_REQUIRED ACTION_
Within the records that follow, find every line containing the string "center". Copy those lines.

_RECORDS FOR THIS TASK_
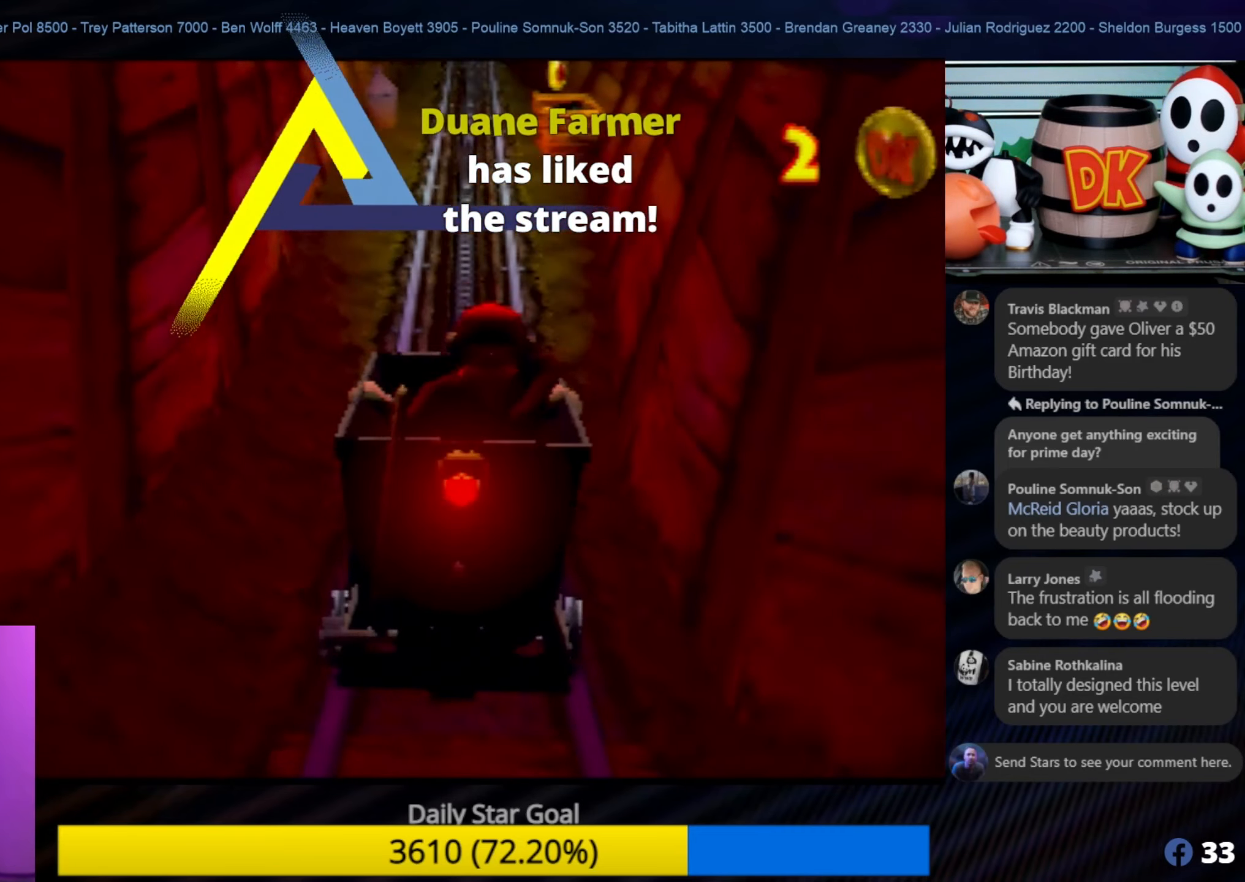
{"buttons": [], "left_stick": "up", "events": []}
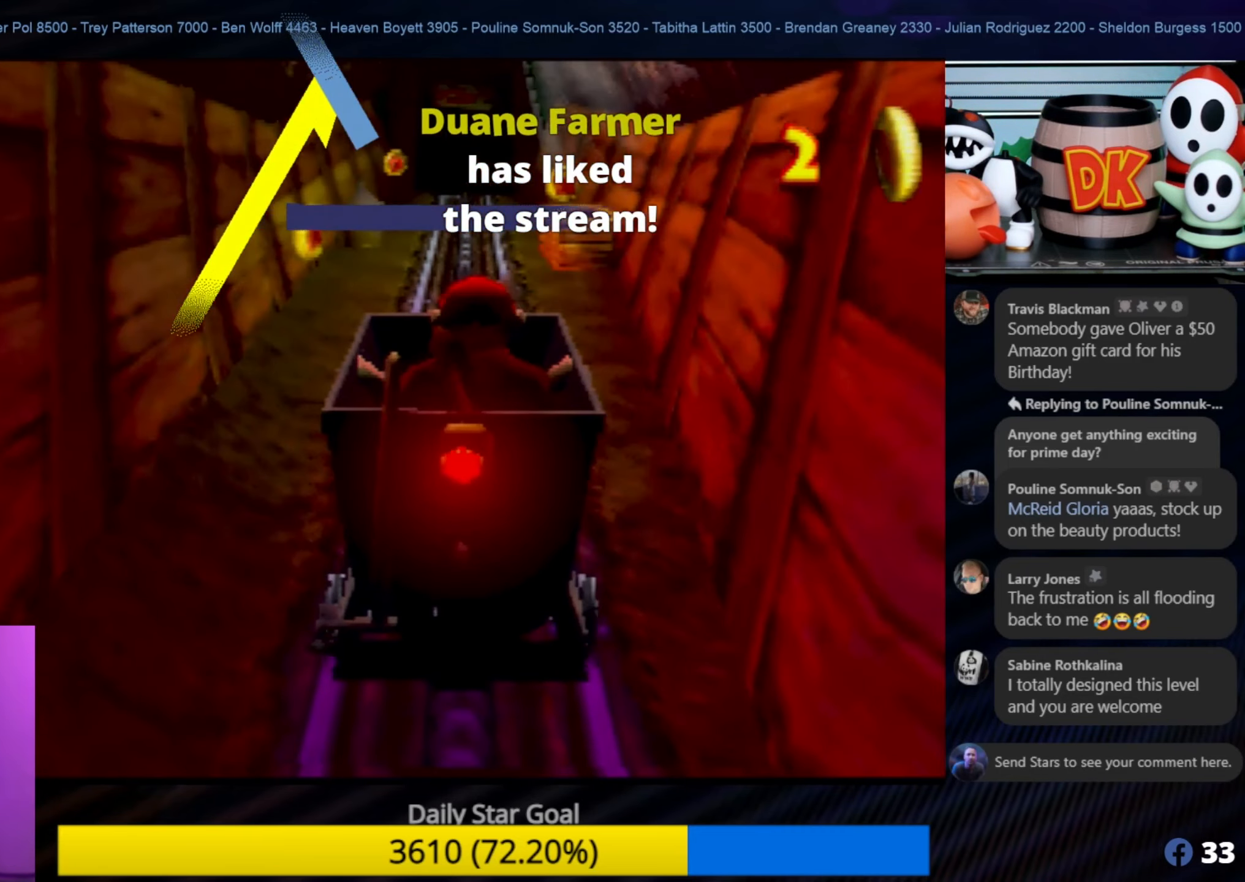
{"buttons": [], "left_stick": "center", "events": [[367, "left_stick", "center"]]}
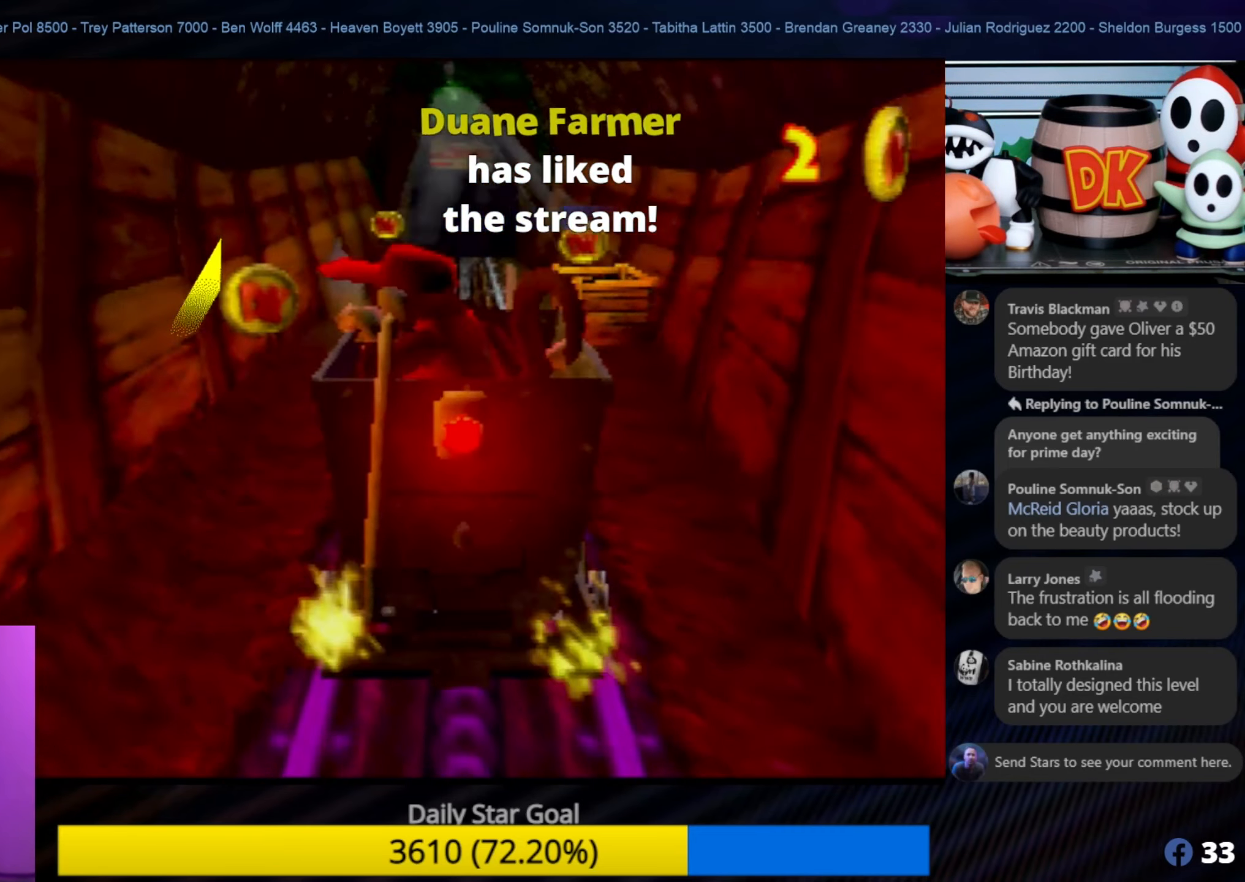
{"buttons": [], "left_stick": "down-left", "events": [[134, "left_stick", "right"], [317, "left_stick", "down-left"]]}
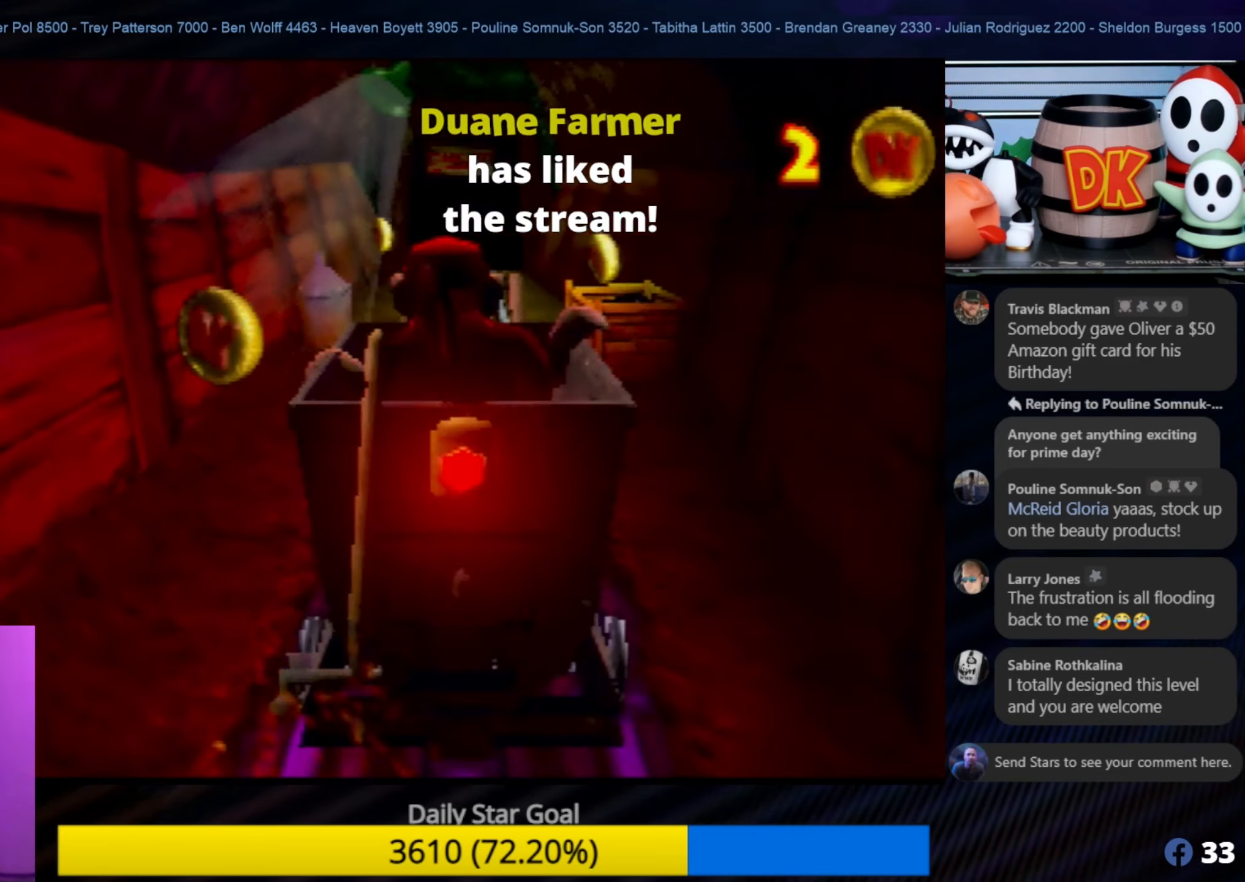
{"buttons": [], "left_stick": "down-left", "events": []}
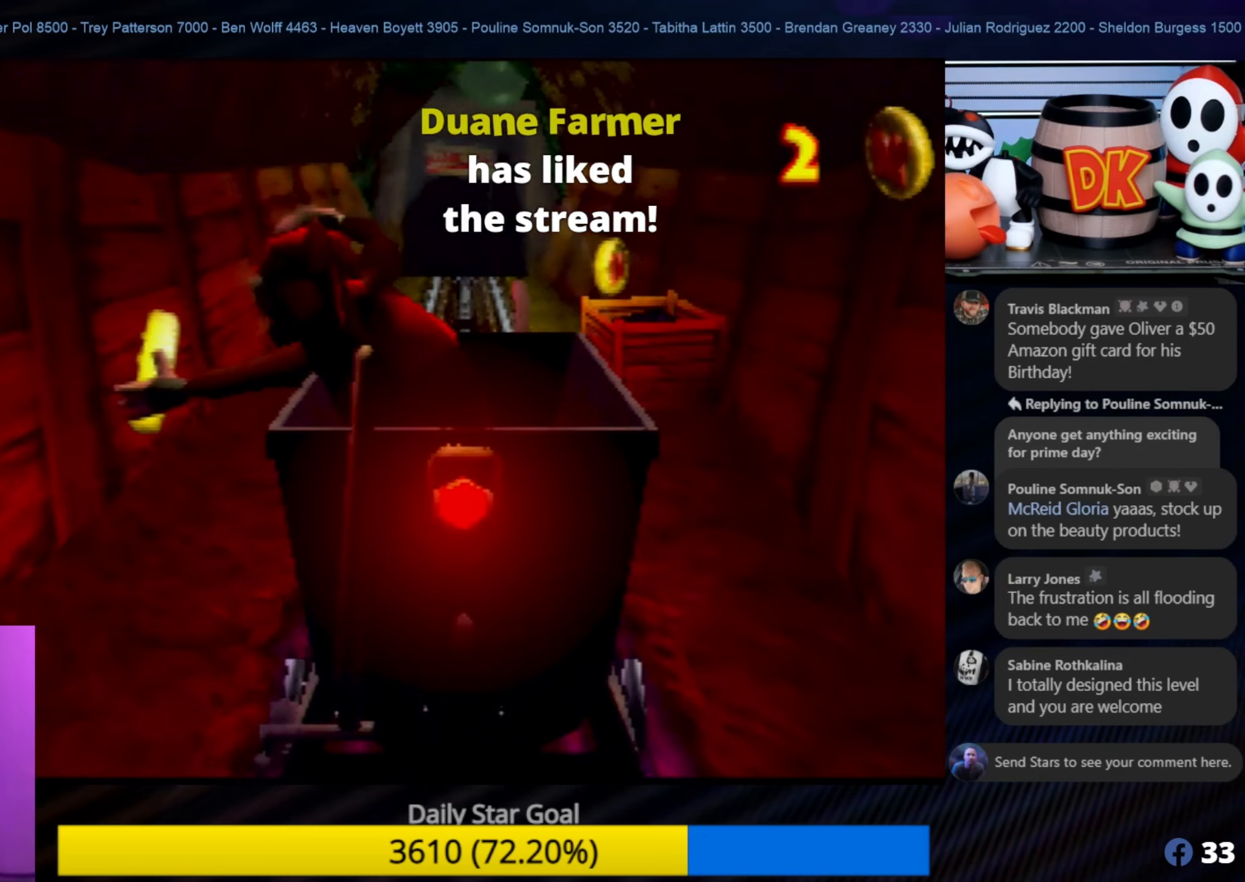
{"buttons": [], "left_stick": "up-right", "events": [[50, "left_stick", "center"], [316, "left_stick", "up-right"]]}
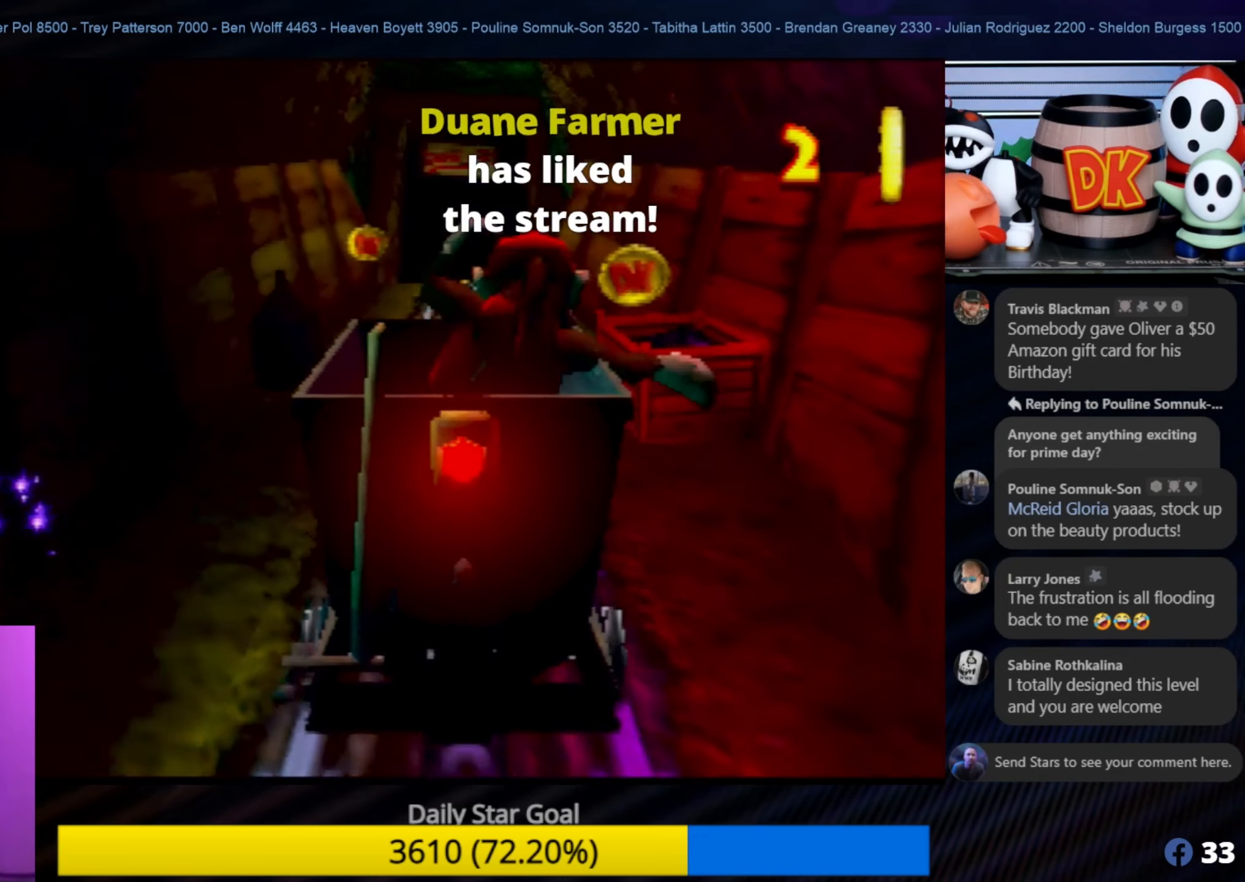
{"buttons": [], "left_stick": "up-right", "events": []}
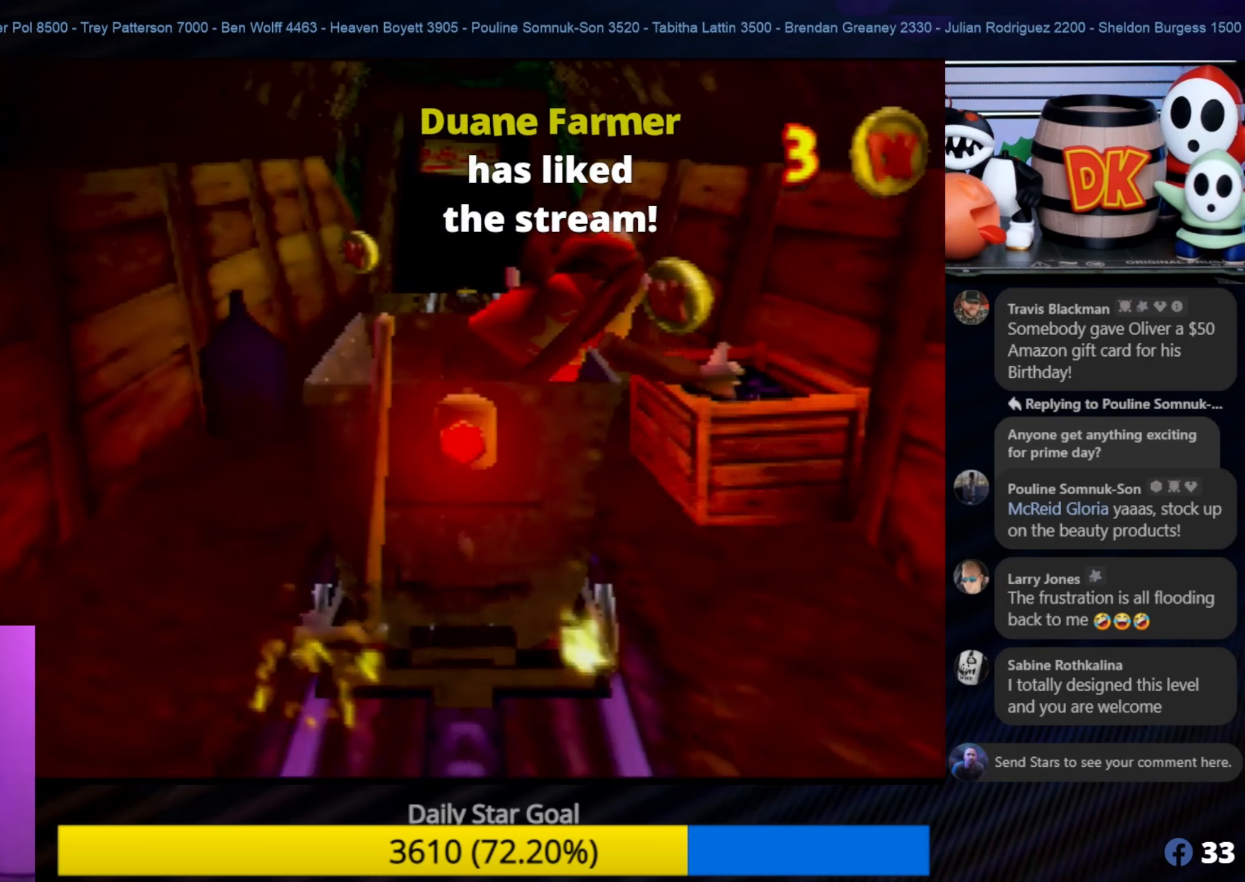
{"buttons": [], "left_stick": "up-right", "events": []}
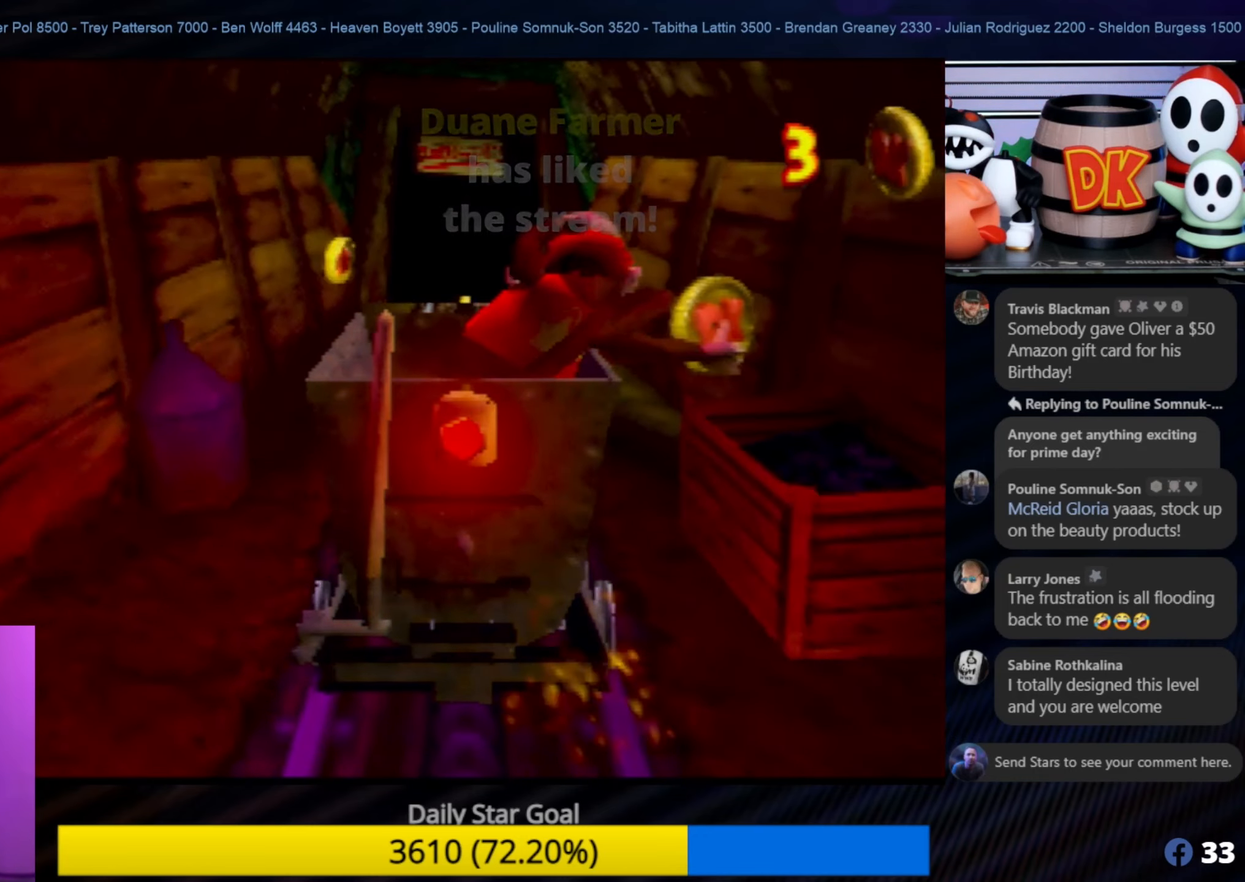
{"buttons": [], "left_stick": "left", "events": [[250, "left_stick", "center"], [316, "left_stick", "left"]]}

_RESPONSE FOR THIS EXERCISE_
{"buttons": [], "left_stick": "center", "events": [[367, "left_stick", "center"]]}
{"buttons": [], "left_stick": "up-right", "events": [[50, "left_stick", "center"], [316, "left_stick", "up-right"]]}
{"buttons": [], "left_stick": "left", "events": [[250, "left_stick", "center"], [316, "left_stick", "left"]]}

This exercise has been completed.